Luke 22:44, “great drops of blood.” As with other aspects of the Atonement in Gethsamene, Restoration Scripture bears out what has been disputed in mainstream Christianity. (See D&C 19:18; Mosiah 3:7.)


Quote 5: Jeffrey R. Holland, “I testify that He had power over death because He was divine but that He willingly subjected Himself to death for our sake because for a period of time He was also mortal. I declare that in His willing submission to death He took upon Himself the sins of the world, paying an infinite price for every sorrow and sickness, every heartache and unhappiness from Adam to the end of the world. In doing so He conquered both the grave physically and hell spiritually and set the human family free.”[7]

So, knowing all this, has your understanding of the Atonement increased, and how does this help you approach the Sacrament each Sunday?

Quote 6: Dallin H. Oaks: “If the emblems of the sacrament are being passed and you are texting or whispering or playing video games or doing anything else to deny yourself essential spiritual food, you are severing your spiritual roots and moving yourself toward stony ground. You are making yourself vulnerable to withering away when you encounter tribulation like isolation, intimidation, or ridicule.”[8]

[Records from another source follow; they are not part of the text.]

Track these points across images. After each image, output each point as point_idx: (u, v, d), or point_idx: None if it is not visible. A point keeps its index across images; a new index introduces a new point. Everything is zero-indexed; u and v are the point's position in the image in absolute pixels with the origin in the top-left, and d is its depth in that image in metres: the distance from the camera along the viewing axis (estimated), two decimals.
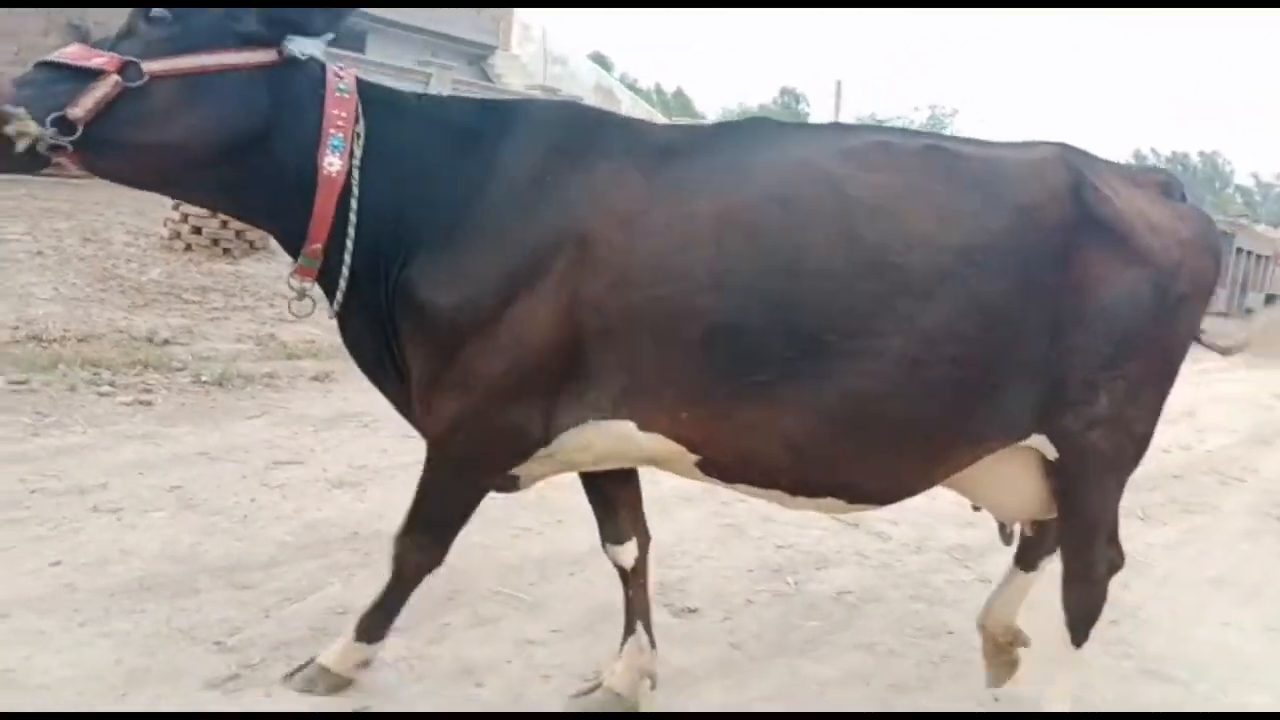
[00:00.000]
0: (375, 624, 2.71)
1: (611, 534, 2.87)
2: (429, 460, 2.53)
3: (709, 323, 2.29)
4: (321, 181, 2.32)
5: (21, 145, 2.03)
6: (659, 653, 2.92)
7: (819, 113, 51.43)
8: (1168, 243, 2.50)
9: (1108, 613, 2.83)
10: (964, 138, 2.74)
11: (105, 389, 5.67)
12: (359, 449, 5.20)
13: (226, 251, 9.92)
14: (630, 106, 27.09)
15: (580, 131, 2.48)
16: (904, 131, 3.15)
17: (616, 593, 2.93)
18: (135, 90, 2.11)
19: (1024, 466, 2.59)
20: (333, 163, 2.32)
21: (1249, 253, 26.80)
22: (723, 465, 2.48)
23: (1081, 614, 2.72)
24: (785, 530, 4.60)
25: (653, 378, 2.34)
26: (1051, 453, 2.52)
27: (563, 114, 2.61)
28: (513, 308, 2.30)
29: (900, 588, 4.12)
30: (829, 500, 2.56)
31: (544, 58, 27.06)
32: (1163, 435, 3.36)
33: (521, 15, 27.47)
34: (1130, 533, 3.22)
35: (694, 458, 2.45)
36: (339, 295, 2.42)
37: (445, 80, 17.93)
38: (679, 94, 65.44)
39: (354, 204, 2.35)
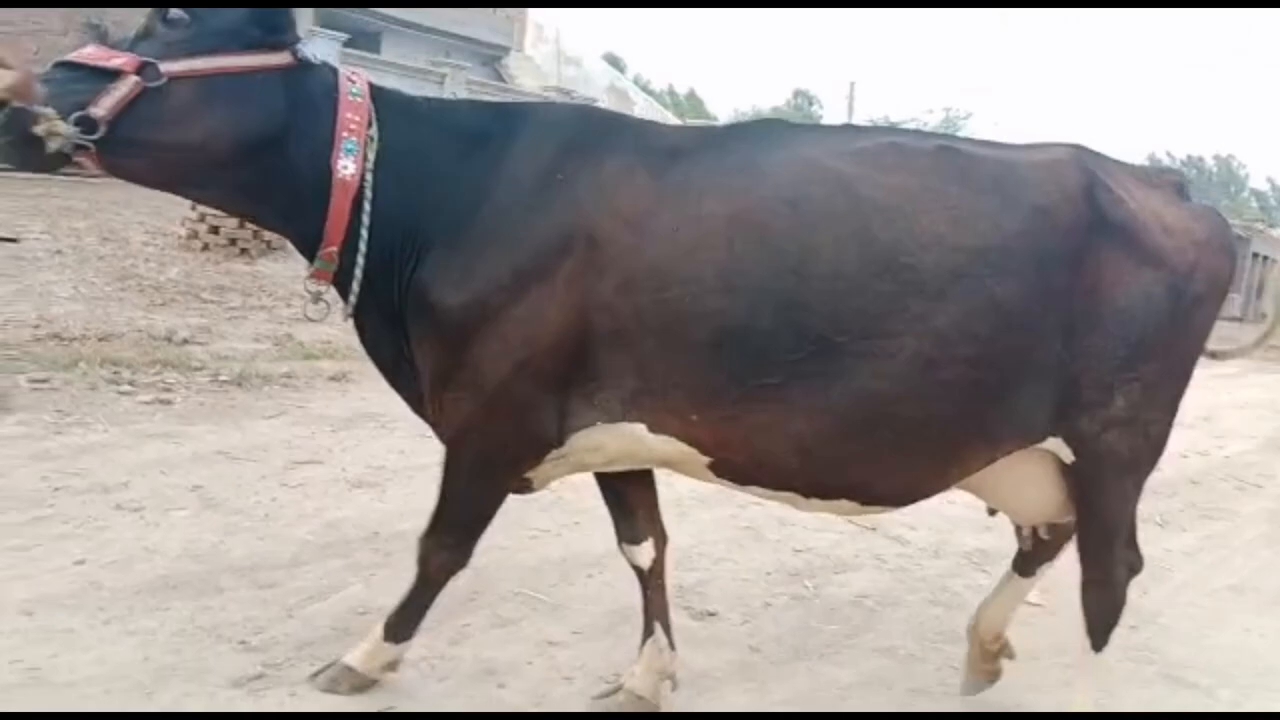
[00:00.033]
0: (402, 624, 2.72)
1: (627, 534, 2.86)
2: (447, 462, 2.53)
3: (719, 324, 2.28)
4: (336, 185, 2.33)
5: (53, 145, 2.05)
6: (679, 655, 2.92)
7: (832, 115, 51.38)
8: (1182, 244, 2.48)
9: (1127, 619, 2.81)
10: (977, 139, 2.72)
11: (126, 388, 5.73)
12: (377, 449, 5.23)
13: (244, 251, 9.99)
14: (644, 108, 27.12)
15: (589, 132, 2.48)
16: (917, 133, 3.12)
17: (636, 595, 2.93)
18: (154, 91, 2.13)
19: (1041, 469, 2.58)
20: (346, 166, 2.33)
21: (1265, 257, 26.66)
22: (735, 467, 2.47)
23: (1101, 618, 2.70)
24: (803, 534, 4.59)
25: (663, 379, 2.33)
26: (1068, 455, 2.50)
27: (572, 115, 2.61)
28: (522, 307, 2.29)
29: (918, 592, 4.10)
30: (842, 502, 2.54)
31: (558, 59, 27.15)
32: (1180, 441, 3.35)
33: (536, 16, 27.61)
34: (1149, 539, 3.20)
35: (705, 460, 2.44)
36: (353, 297, 2.43)
37: (460, 81, 18.01)
38: (692, 95, 65.50)
39: (367, 207, 2.36)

Quote 7: Dale Renlund: “President Thomas S. Monson has taught, “One of God’s greatest gifts to us is the joy of trying again, for no failure ever need be final.” Even if we’ve been a conscious, deliberate sinner or have repeatedly faced failure and disappointment, the moment we decide to try again, the Atonement of Christ can help us. And we need to remember that it is not the Holy Ghost that tells us we’re so far gone that we might as well give up.”[9]